4) Business Plans Are Important

Yup, it's for dummies alright.

What 4 years of college business teaching hammered in me was that I needed to create a business plan for my startup. I needed to put everything in writing and project my financials – on a short-term, medium term, and longterm basis. So during our first foray, we spent several days crafting an 80+ page business plan, crammed with a boatload of projections and analysis. We had a five-year sales forecast with assumptions on pricing, costs, and market. We had complete projected financial statements across those five years. It was a nice plan. It was something you could submit to a marketing class and get an A with.

It was also a complete waste of time.

The investors we gave it to never read it and instead asked us for a “simpler” 2-page summary. Moreover, after our initial effort to draft this plan, we ourselves never bothered to look it again.

Why? We really had no idea how people would react to our company. None. Our initial product, a fully customizable flexible benefits system, was a first in that 2005 market. Who knew how people would react?

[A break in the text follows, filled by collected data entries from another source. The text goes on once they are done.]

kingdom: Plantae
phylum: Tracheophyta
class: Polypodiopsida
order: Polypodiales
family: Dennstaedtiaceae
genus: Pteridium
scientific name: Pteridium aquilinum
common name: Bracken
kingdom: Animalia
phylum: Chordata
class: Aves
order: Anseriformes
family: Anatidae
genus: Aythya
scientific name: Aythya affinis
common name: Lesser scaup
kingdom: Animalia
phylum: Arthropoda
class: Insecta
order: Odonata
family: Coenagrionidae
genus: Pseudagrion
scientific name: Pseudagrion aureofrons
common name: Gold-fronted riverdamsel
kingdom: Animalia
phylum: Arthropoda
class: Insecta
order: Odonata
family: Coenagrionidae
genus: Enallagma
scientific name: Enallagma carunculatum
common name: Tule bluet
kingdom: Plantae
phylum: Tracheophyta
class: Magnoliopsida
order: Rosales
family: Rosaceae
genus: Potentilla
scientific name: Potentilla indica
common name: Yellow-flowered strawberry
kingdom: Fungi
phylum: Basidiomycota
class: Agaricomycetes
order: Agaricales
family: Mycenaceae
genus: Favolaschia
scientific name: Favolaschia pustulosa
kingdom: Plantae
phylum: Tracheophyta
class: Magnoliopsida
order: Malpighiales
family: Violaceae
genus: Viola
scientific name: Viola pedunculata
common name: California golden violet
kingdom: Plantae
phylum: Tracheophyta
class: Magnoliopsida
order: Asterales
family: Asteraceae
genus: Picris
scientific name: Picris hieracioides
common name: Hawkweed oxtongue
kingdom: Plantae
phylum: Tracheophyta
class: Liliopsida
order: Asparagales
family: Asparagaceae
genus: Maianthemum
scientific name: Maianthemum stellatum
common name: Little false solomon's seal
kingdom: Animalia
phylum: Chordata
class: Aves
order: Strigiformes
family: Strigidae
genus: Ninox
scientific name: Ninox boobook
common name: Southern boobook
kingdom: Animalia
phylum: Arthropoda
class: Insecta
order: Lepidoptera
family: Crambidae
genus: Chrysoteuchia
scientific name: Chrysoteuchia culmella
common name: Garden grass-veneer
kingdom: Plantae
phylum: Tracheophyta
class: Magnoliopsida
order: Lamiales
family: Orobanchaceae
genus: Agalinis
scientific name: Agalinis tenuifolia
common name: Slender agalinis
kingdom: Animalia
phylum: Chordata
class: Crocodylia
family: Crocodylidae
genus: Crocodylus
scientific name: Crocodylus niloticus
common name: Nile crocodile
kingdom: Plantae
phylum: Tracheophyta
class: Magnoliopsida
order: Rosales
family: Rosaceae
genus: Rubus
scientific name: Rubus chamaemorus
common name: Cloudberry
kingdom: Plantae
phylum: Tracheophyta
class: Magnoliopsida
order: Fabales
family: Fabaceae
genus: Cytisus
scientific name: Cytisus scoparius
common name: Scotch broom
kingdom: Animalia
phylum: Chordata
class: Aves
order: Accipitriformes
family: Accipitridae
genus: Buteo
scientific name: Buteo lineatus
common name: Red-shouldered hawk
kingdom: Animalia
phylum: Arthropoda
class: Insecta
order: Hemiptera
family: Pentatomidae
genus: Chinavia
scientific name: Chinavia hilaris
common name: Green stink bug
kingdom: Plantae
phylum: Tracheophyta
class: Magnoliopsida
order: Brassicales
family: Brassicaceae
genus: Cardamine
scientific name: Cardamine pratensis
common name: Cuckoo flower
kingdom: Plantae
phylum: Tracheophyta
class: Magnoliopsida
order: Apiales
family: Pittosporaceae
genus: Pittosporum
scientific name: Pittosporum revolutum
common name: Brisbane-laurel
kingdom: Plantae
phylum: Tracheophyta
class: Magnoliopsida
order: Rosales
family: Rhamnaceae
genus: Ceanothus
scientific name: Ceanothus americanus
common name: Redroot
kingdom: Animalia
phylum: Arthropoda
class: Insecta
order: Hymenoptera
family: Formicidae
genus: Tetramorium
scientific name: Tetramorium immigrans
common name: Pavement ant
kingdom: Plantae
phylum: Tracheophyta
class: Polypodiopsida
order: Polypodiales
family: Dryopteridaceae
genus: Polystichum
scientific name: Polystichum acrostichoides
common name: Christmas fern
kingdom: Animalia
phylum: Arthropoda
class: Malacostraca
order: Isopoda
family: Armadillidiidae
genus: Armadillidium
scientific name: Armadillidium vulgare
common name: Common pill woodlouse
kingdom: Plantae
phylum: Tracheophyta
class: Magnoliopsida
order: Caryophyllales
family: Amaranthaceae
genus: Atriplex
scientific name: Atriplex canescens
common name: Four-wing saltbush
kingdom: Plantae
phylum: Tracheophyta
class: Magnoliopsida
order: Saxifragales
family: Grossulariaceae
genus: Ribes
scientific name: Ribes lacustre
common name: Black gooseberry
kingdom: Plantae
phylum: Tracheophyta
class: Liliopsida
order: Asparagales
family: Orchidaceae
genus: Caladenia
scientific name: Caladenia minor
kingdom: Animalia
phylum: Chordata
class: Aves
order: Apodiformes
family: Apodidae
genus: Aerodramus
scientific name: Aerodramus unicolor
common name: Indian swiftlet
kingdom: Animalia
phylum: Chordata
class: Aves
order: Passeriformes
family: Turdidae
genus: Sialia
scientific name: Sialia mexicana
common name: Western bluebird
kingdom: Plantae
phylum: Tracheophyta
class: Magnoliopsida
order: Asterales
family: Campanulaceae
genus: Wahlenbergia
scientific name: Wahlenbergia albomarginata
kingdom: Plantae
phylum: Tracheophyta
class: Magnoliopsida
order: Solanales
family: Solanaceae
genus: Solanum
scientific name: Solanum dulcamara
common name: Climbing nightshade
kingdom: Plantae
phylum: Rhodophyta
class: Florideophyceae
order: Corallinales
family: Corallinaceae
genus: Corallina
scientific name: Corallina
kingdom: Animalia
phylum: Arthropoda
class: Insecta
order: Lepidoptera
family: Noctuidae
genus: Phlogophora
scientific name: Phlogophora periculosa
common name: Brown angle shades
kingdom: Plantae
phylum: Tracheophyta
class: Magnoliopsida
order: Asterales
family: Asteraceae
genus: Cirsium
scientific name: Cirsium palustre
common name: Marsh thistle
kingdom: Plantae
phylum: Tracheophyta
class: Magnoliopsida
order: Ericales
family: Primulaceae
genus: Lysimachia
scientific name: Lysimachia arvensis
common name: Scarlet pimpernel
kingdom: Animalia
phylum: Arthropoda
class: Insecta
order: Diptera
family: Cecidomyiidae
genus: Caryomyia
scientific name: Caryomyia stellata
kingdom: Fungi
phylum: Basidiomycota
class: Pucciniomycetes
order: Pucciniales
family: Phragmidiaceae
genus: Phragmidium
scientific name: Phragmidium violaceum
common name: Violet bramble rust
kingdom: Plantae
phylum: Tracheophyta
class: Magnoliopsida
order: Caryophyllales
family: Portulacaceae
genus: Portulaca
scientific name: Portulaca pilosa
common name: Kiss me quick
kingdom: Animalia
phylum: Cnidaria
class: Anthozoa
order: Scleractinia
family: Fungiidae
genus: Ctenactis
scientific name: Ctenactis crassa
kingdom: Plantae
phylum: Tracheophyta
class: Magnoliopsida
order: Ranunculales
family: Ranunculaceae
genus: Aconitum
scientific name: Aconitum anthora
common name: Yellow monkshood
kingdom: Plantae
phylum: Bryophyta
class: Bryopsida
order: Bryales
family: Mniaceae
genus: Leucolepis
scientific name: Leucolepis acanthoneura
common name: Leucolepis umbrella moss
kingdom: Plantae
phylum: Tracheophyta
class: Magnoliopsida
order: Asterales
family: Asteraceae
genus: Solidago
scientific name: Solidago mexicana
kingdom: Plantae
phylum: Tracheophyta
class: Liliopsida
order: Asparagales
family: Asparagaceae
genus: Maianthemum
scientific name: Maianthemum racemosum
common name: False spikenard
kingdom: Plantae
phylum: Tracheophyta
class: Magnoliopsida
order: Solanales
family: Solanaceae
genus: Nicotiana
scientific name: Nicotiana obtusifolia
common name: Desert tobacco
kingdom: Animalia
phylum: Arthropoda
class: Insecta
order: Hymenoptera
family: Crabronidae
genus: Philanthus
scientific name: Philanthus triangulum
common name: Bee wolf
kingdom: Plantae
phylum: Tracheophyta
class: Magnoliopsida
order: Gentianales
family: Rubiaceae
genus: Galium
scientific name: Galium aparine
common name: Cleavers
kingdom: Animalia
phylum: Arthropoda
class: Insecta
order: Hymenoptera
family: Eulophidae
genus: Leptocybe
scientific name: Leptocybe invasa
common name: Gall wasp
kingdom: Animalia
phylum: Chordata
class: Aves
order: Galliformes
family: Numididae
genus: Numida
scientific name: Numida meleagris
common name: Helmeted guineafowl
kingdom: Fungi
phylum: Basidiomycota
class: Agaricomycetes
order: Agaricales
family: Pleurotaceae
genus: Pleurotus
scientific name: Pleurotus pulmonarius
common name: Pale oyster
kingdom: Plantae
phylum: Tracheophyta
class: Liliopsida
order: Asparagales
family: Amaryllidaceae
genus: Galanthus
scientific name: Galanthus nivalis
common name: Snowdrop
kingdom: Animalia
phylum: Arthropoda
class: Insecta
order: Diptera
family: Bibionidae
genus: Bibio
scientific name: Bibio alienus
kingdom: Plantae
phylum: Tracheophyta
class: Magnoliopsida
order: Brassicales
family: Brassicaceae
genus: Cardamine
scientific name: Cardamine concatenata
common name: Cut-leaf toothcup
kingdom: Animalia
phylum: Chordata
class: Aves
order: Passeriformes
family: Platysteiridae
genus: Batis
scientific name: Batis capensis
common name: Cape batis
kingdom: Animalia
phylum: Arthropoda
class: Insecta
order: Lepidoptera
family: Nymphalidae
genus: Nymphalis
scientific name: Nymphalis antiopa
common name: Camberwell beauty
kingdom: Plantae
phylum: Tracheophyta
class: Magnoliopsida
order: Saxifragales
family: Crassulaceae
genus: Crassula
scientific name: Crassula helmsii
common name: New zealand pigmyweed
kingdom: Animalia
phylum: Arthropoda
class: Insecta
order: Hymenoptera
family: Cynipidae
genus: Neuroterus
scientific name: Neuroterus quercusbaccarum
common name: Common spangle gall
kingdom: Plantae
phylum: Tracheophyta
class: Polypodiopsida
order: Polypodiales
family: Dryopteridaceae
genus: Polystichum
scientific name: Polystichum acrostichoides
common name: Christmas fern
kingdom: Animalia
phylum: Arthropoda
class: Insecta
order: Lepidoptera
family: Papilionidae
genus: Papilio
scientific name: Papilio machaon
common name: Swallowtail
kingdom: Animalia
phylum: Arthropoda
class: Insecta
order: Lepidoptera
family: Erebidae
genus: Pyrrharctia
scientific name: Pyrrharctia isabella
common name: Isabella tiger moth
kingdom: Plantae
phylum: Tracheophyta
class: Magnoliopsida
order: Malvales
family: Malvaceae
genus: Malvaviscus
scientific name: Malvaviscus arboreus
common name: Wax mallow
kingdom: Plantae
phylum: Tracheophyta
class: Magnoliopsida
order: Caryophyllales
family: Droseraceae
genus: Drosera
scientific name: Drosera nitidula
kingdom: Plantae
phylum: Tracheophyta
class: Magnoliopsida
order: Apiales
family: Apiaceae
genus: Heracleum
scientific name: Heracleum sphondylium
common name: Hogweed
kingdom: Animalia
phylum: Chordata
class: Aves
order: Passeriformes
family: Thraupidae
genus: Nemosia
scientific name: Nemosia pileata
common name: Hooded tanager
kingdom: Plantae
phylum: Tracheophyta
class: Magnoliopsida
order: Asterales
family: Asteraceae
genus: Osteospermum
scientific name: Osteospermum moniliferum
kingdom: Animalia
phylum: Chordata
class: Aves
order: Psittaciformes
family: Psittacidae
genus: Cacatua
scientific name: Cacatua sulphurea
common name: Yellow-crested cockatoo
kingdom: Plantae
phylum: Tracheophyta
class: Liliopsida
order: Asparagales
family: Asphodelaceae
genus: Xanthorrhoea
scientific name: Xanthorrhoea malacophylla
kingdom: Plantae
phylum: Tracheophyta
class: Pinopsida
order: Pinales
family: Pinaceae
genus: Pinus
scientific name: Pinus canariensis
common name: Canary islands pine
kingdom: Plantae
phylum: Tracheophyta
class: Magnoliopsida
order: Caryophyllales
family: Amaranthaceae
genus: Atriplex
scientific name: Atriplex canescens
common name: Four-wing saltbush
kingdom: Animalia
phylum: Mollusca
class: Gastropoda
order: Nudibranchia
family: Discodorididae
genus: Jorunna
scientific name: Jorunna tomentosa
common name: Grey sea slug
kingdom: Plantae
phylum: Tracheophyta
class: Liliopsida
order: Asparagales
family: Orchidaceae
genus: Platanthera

Our assumptions were guesses.

Remember this very important quote from renowned entrepreneur Steve Blank:

No plan survives the first contact with customers.

True enough, the moment we talked for the very first time with potential customers, we threw the initial plan (our 80 page masterpiece!)  out the window almost immediately. Almost all our assumptions were wrong. 2 weeks of work flushed down the toilet in seconds.

So instead of a crafting a long, static business plan, draft a short, flexible 2-page one. Use common sense to check if your numbers look alright. Take note of your assumptions.

Then, MOST IMPORTANTLY, immediately talk to potential customers and check out all your assumptions. Most of them will be wrong. Using what you learned, redraft your 2-pager. Rinse and repeat. Test and iterate till you get your model right.

5) Things Stabilize

Pao and I always thought, “OK, in time, we’d stabilize.”

Uhm, no.

What we’ve discovered instead is that every year is different. Vastly different. The moment we’d think that, okay, steady na tayo, let’s just stick with this, the market throws us a curveball and forces us to change things. Twice, we’ve decided to kill off certain services, only to have a huge company come and ask us for exactly those services. When it happened a second time, we even joked that the best way to make a business line profitable is by killing it off. Once, we were excited to bring out this new retention tool in the market. We made a big launch and started getting new clients. In a few months however, the recession came out of nowhere. Retention was the last thing on our clients’ minds, and one by one, our clients pulled out.

Bring it on!

Running a startup involves navigating your firm through a sea of constant change. So, while there’s always that huge problem which can sometimes threaten your very existence, thank God there are always even more opportunities to seize and take advantage of.

Yep, it isn’t for the faint of heart, but hey, you can bet it’s so much more exciting – and gratifying – than being a cog in the machine.

6) You need to pump money into traditional advertising

For years, I would always bemoan the fact that most of our clients came from word-of-mouth. I would always say, “imagine if we did active marketing instead of…nothing” And I would dream of big marketing campaigns – but couldn’t do it either because of a lack of time, a lack of budget, or both.

Eventually, we did direct marketing campaigns and sent an untold number of letters and email to potential customers. For all the time, money, and effort this necessitated, we got meager results – we got very few clients through this route. I then realized when I was in corporate I would just shred unopened sales letters, and delete sales emails before I read them. I hated spam.

In the meantime however, the “nothing” marketing strategy was churning out client after client. There would be phone calls from strangers referred by people we worked with, even people whom we didn’t work with, but with whom we shared an interaction or two with. Our biggest clients are almost all from referrals.

It turns out, it wasn’t “nothing” at all. The good work we poured in with our current clients – the service levels, the innovation, how we made it easy for people to relate and work with us – created ripples we never realized were spreading. In 2011, we spent I think the least amount on traditional marketing as we have had in the last 4 years, yet, this year is shaping up to be our best revenue year ever, by far. This has really made me reevaluate what I think I know about marketing. The rules are changing.